I began to look at the contents of the packed lunches more critically. The ‘healthy’ bars actually contained more sugar than a packet of chocolate buttons. I am still getting over that revelation. The tortilla chips I gave them every day (a large bag broken down into individual, small, portions by me – not a whole bag as Sam implied) were too salty. It was ‘breakfast-cereal-gate’ all over again (more on that another time). So, New Year, New Packed Lunch Menu. Below is a list of a week’s packed lunch ideas, prepared by Rachel Jessey, a qualified nutritionist, to give me inspiration (and you, if you need it). It is based on all the things my kids like to eat. My youngest is five and so can cope with having a little pot of houmous to dip carrot sticks in etc.

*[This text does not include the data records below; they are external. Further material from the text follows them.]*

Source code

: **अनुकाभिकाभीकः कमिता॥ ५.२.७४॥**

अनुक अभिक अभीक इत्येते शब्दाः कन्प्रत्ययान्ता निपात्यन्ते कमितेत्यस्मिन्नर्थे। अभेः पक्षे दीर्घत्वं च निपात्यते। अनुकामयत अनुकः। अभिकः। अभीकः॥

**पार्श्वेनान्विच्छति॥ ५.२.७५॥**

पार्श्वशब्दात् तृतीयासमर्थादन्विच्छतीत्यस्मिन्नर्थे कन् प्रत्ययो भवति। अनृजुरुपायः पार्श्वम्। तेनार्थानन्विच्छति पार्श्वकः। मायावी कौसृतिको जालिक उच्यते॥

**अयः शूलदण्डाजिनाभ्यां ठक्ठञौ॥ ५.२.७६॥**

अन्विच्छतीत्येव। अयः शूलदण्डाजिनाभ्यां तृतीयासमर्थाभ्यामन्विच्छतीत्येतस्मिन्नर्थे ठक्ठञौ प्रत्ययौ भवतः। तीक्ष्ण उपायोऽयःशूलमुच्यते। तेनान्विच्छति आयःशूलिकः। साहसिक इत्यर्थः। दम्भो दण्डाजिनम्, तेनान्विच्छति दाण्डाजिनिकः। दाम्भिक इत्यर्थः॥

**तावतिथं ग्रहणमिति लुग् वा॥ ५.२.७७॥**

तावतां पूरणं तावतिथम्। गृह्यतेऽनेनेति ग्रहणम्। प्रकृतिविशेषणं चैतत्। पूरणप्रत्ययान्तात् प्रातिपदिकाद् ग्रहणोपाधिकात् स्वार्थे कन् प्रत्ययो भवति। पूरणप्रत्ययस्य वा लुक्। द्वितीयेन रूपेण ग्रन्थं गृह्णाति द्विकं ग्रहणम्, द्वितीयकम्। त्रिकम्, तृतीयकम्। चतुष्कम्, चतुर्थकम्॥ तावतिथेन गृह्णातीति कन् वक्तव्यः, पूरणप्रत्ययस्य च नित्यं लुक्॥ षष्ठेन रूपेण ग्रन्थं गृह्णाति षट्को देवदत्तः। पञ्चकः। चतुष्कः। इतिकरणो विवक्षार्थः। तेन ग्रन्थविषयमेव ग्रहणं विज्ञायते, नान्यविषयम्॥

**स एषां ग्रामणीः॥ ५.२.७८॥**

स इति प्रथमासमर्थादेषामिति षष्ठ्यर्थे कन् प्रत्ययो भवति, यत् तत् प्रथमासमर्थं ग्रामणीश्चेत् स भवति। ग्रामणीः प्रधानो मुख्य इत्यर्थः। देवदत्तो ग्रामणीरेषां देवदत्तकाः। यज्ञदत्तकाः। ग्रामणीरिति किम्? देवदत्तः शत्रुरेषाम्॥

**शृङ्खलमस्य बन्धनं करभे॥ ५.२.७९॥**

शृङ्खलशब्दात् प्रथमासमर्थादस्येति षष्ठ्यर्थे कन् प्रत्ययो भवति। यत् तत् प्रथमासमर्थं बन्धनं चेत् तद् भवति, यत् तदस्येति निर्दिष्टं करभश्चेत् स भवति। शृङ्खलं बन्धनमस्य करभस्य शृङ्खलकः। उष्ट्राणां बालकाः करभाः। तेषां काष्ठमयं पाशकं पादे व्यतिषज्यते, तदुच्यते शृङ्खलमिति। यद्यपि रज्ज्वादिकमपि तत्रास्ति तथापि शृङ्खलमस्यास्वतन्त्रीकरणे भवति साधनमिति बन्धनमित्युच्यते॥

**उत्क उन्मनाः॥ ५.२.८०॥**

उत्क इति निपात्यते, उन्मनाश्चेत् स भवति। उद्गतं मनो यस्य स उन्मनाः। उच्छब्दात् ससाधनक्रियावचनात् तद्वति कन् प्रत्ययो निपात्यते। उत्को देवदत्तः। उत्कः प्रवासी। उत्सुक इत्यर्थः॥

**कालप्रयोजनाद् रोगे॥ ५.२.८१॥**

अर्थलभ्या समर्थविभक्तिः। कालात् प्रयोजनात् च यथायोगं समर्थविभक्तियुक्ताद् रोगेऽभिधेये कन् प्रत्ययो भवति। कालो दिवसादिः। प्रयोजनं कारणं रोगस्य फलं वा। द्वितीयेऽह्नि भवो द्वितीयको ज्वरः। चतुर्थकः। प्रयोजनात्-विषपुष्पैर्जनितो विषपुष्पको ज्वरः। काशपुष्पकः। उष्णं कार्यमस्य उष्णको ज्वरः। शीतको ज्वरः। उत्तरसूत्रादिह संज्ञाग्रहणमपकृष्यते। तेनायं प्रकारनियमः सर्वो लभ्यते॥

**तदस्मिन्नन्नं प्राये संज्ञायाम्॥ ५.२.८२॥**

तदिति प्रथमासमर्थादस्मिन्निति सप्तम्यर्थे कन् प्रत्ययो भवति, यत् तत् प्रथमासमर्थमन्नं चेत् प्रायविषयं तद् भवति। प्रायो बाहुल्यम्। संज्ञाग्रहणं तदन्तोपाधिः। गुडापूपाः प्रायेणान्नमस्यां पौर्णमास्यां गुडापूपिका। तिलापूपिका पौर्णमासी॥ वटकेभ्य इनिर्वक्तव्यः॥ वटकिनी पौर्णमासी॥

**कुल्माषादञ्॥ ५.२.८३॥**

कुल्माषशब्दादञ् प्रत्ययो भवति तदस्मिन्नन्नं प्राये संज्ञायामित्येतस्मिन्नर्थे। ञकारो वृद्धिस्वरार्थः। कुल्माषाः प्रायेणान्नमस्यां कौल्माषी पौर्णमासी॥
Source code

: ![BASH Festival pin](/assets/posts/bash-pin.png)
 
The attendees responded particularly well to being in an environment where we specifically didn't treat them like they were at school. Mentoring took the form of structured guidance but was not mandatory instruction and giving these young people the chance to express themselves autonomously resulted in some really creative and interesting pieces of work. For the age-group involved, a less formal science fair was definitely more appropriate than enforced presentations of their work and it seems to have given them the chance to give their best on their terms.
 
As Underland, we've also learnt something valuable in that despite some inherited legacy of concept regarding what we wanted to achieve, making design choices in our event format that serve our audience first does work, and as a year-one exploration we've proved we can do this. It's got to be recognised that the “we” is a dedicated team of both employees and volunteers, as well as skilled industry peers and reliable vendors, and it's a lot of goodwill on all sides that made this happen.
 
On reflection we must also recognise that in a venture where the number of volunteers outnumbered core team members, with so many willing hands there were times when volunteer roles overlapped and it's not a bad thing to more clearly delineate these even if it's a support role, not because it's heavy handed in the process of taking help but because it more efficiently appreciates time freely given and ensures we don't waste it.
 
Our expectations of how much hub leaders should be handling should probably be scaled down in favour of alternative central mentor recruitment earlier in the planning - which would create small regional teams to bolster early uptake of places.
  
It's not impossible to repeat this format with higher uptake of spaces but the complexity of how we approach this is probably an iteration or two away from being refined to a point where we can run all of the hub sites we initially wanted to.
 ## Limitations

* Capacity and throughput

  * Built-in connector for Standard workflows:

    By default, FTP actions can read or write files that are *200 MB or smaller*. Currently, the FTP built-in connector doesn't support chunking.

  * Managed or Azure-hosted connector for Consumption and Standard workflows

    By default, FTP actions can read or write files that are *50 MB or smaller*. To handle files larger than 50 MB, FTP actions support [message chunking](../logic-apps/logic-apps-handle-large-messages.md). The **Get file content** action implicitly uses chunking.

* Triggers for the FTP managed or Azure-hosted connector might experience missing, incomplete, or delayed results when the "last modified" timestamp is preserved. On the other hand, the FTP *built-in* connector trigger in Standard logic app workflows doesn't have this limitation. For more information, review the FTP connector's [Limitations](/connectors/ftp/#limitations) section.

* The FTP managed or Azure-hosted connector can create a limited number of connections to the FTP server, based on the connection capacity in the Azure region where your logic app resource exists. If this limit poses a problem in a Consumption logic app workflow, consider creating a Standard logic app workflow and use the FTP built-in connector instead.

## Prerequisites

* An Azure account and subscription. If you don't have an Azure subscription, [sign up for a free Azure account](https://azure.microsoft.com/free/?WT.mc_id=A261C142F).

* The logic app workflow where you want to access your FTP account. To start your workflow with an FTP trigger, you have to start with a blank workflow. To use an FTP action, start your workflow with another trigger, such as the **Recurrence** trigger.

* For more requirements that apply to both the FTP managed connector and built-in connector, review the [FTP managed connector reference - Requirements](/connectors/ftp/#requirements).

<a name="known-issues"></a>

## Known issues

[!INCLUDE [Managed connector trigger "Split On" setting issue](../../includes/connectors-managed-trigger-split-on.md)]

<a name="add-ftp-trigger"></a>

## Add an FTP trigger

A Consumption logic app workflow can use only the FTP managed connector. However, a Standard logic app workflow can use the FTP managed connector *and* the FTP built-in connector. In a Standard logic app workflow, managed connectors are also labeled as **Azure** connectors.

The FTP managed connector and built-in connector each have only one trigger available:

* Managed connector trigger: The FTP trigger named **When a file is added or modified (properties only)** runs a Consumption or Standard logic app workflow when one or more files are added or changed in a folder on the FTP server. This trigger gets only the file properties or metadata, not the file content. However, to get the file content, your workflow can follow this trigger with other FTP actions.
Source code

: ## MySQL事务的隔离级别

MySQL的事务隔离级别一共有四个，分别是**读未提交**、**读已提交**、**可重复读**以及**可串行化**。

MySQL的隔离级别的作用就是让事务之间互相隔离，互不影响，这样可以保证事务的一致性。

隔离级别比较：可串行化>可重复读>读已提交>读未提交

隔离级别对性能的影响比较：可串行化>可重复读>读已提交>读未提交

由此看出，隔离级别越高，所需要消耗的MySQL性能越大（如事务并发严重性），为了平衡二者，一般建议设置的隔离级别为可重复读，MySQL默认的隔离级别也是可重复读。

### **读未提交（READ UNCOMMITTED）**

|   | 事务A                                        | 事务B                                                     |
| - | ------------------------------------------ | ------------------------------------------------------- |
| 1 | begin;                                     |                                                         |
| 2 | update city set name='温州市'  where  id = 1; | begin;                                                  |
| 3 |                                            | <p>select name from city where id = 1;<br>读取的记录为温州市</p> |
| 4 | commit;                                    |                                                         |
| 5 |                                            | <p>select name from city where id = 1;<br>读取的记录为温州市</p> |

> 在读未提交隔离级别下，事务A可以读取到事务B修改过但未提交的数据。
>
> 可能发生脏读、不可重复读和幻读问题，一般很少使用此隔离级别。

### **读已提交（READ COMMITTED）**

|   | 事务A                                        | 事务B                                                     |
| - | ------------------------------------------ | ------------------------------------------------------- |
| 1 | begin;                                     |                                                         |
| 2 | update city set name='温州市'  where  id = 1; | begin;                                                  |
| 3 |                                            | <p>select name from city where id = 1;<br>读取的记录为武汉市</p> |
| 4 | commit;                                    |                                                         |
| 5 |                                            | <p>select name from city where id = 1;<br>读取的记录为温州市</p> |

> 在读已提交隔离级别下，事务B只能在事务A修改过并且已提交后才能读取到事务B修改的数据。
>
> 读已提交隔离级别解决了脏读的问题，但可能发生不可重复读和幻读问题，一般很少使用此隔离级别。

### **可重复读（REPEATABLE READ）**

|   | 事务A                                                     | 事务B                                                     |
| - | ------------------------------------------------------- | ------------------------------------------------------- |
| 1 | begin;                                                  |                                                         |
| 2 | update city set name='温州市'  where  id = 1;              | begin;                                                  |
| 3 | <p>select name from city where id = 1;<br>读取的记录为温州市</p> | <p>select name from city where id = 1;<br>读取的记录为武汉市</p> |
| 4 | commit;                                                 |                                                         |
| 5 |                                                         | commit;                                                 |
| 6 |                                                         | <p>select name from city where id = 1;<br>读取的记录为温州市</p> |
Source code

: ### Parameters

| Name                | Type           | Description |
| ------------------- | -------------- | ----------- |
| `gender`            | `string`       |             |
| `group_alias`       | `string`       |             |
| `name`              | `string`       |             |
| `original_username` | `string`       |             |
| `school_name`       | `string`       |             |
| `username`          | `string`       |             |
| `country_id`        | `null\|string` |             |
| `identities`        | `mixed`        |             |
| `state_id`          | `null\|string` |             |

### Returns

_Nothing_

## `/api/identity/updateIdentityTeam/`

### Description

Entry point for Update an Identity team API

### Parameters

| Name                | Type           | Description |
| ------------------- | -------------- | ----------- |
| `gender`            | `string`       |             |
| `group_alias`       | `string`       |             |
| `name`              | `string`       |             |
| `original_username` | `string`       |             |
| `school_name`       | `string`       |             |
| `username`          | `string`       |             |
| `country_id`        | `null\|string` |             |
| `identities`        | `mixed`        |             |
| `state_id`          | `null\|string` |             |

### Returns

  • Mini buffet – A selection of crackers, oat cakes and/or rice cakes, or slices of wholemeal bread with cheese cubes, chicken strips, carrot, cucumber and red pepper sticks, cherry tomatoes and dips such as houmous, cream cheese, guacamole or salsa
  • Apple
  • Yogurt
  • Bottle of water, 100% fruit juice – not from concentrate, or fruit smoothie


  • Wholemeal pasta mixed with tuna, cucumber cubes, red pepper cubes and sweetcorn, mixed with a little olive oil (to prevent it becoming a congealed mess)
  • Banana
  • Chopped dried apricots and nuts (if allowed at school)
  • Bottle of water, 100% fruit juice – not from concentrate, or fruit smoothie


  • Wholemeal cous cous with chickpeas, feta cheese and chicken strips and spring onions, cucumber and tomato cubes. Use 1/2 a stock cube in the water you make the cous cous with for extra flavour.
  • Box of raisins
  • Fruit in jelly
  • Bottle of water, 100% fruit juice – not from concentrate, or fruit smoothie


  • Pitta pockets or wholemeal bread sandwich with egg and cress
  • Vegetable sticks with houmous
  • Yogurt
  • Bottle of water, 100% fruit juice – not from concentrate, or fruit smoothie


  • Wholemeal wrap with chicken, salsa, avocado and lettuce
  • Small fruit salad
  • Fromage frais
  • Bottle of water, 100% fruit juice – not from concentrate, or fruit smoothie

My kids were back at school Tuesday and so far have had the ‘mini buffet’, pasta and cous-cous. All the lunch boxes came back empty, and they all agreed that it was lovely. Obviously, I realise that it is a novelty to have something different and I appreciate that I will have to keep the variety going, but it’s a good start.
My top 5 golden rules for packed lunches:

  1. Make packed lunches the night before. No matter how tired you are. In the morning you will be tired and busy.
  2. Invest in a reusable water bottle (cheaper than bottled and better for the environment) and plastic containers to put the lunch in. They’re cheaper in the long run that plastic lunch bags and stop everything getting squashed. Squashed food just isn’t appetising.
  3. Be mindful of portion sizes.
  4. Experiment with different fillings for wraps and pitta pockets that you know your troopers will like, and mix and match the ideas. Variety is the spice of life.
  5. Always check with your school what foods you are allowed to pack for your child as some prevent you from including nuts, for example.